Stored data entries:
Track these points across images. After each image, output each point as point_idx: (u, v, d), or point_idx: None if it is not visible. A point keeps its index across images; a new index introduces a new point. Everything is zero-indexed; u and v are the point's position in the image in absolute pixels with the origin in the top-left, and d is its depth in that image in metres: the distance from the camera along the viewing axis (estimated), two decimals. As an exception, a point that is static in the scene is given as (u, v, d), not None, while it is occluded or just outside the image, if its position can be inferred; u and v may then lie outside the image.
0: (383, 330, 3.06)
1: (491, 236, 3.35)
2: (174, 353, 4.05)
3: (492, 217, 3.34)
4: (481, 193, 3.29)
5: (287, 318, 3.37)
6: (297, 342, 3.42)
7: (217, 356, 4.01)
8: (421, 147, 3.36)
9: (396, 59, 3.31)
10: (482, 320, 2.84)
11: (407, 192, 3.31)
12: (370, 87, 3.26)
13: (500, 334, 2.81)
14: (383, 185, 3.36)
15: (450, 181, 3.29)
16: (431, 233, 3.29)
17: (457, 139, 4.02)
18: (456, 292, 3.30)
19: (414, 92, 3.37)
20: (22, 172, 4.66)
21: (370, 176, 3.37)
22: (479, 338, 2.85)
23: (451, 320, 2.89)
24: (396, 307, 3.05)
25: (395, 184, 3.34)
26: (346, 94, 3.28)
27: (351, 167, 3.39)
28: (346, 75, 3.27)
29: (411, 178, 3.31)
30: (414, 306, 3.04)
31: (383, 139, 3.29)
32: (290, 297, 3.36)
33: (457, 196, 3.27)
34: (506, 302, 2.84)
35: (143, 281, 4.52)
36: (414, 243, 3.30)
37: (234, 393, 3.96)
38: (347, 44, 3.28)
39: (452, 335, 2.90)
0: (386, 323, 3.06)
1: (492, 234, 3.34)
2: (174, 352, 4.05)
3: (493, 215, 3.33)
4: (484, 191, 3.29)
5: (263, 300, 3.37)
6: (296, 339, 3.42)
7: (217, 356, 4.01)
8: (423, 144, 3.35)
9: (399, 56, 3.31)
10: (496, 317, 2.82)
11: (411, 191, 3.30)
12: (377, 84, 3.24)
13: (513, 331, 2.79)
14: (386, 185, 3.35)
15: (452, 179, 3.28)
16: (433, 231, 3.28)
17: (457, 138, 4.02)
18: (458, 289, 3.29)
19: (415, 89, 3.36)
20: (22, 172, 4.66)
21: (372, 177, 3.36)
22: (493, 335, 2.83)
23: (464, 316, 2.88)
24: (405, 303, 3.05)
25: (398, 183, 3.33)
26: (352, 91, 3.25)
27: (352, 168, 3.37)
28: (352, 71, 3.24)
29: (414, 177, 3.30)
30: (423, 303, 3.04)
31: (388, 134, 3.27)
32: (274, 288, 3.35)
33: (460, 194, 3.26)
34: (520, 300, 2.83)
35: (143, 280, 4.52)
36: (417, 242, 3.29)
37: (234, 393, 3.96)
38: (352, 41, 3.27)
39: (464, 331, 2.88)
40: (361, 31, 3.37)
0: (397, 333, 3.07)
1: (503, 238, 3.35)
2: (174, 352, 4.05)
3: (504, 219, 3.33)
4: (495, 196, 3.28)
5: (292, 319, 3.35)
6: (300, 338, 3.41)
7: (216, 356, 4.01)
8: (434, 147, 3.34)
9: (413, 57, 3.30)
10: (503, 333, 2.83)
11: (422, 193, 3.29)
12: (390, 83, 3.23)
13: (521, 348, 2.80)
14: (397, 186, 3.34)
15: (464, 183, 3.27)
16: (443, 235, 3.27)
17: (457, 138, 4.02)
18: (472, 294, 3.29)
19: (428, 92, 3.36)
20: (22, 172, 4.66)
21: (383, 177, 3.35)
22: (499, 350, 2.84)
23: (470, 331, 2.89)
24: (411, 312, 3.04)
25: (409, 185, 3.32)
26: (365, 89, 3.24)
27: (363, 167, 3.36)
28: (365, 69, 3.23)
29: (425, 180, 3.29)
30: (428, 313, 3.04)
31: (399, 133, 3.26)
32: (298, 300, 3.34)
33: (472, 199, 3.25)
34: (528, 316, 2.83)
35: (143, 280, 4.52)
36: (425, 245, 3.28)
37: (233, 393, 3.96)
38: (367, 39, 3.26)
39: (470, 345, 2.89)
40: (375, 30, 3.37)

Task statement :: Return all of the data word for word.

Solution below ::
Track these points across images. After each image, output each point as point_idx: (u, v, d), or point_idx: None if it is not visible. A point keeps its index across images; a new index introduces a new point. Everything is zero-indexed; u and v are the point's position in the image in absolute pixels with the origin in the top-left, and d is its depth in that image in metres: the distance from the camera along the viewing axis (estimated), two decimals. As an exception, a point that is static in the scene is given as (u, v, d), not None, while it is occluded or just outside the image, if its position can be inferred; u and v may then lie outside the image.
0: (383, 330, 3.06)
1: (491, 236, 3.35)
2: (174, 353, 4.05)
3: (492, 217, 3.34)
4: (481, 193, 3.29)
5: (287, 318, 3.37)
6: (297, 342, 3.42)
7: (217, 356, 4.01)
8: (421, 147, 3.36)
9: (396, 59, 3.31)
10: (482, 320, 2.84)
11: (407, 192, 3.31)
12: (370, 87, 3.26)
13: (500, 334, 2.81)
14: (383, 185, 3.36)
15: (450, 181, 3.29)
16: (431, 233, 3.29)
17: (457, 139, 4.02)
18: (456, 292, 3.30)
19: (414, 92, 3.37)
20: (22, 172, 4.66)
21: (370, 176, 3.37)
22: (479, 338, 2.85)
23: (451, 320, 2.89)
24: (396, 307, 3.05)
25: (395, 184, 3.34)
26: (346, 94, 3.28)
27: (351, 167, 3.39)
28: (346, 75, 3.27)
29: (411, 178, 3.31)
30: (414, 306, 3.04)
31: (383, 139, 3.29)
32: (290, 297, 3.36)
33: (457, 196, 3.27)
34: (506, 302, 2.84)
35: (143, 281, 4.52)
36: (414, 243, 3.30)
37: (234, 393, 3.96)
38: (347, 44, 3.28)
39: (452, 335, 2.90)
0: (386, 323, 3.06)
1: (492, 234, 3.34)
2: (174, 352, 4.05)
3: (493, 215, 3.33)
4: (484, 191, 3.29)
5: (263, 300, 3.37)
6: (296, 339, 3.42)
7: (217, 356, 4.01)
8: (423, 144, 3.35)
9: (399, 56, 3.31)
10: (496, 317, 2.82)
11: (411, 191, 3.30)
12: (377, 84, 3.24)
13: (513, 331, 2.79)
14: (386, 185, 3.35)
15: (452, 179, 3.28)
16: (433, 231, 3.28)
17: (457, 138, 4.02)
18: (458, 289, 3.29)
19: (415, 89, 3.36)
20: (22, 172, 4.66)
21: (372, 177, 3.36)
22: (493, 335, 2.83)
23: (464, 316, 2.88)
24: (405, 303, 3.05)
25: (398, 183, 3.33)
26: (352, 91, 3.25)
27: (352, 168, 3.37)
28: (352, 71, 3.24)
29: (414, 177, 3.30)
30: (423, 303, 3.04)
31: (388, 134, 3.27)
32: (274, 288, 3.35)
33: (460, 194, 3.26)
34: (520, 300, 2.83)
35: (143, 280, 4.52)
36: (417, 242, 3.29)
37: (234, 393, 3.96)
38: (352, 41, 3.27)
39: (464, 331, 2.88)
40: (361, 31, 3.37)
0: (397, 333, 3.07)
1: (503, 238, 3.35)
2: (174, 352, 4.05)
3: (504, 219, 3.33)
4: (495, 196, 3.28)
5: (292, 319, 3.35)
6: (300, 338, 3.41)
7: (216, 356, 4.01)
8: (434, 147, 3.34)
9: (413, 57, 3.30)
10: (503, 333, 2.83)
11: (422, 193, 3.29)
12: (390, 83, 3.23)
13: (521, 348, 2.80)
14: (397, 186, 3.34)
15: (464, 183, 3.27)
16: (443, 235, 3.27)
17: (457, 138, 4.02)
18: (472, 294, 3.29)
19: (428, 92, 3.36)
20: (22, 172, 4.66)
21: (383, 177, 3.35)
22: (499, 350, 2.84)
23: (470, 331, 2.89)
24: (411, 312, 3.04)
25: (409, 185, 3.32)
26: (365, 89, 3.24)
27: (363, 167, 3.36)
28: (365, 69, 3.23)
29: (425, 180, 3.29)
30: (428, 313, 3.04)
31: (399, 133, 3.26)
32: (298, 300, 3.34)
33: (472, 199, 3.25)
34: (528, 316, 2.83)
35: (143, 280, 4.52)
36: (425, 245, 3.28)
37: (233, 393, 3.96)
38: (367, 39, 3.26)
39: (470, 345, 2.89)
40: (375, 30, 3.37)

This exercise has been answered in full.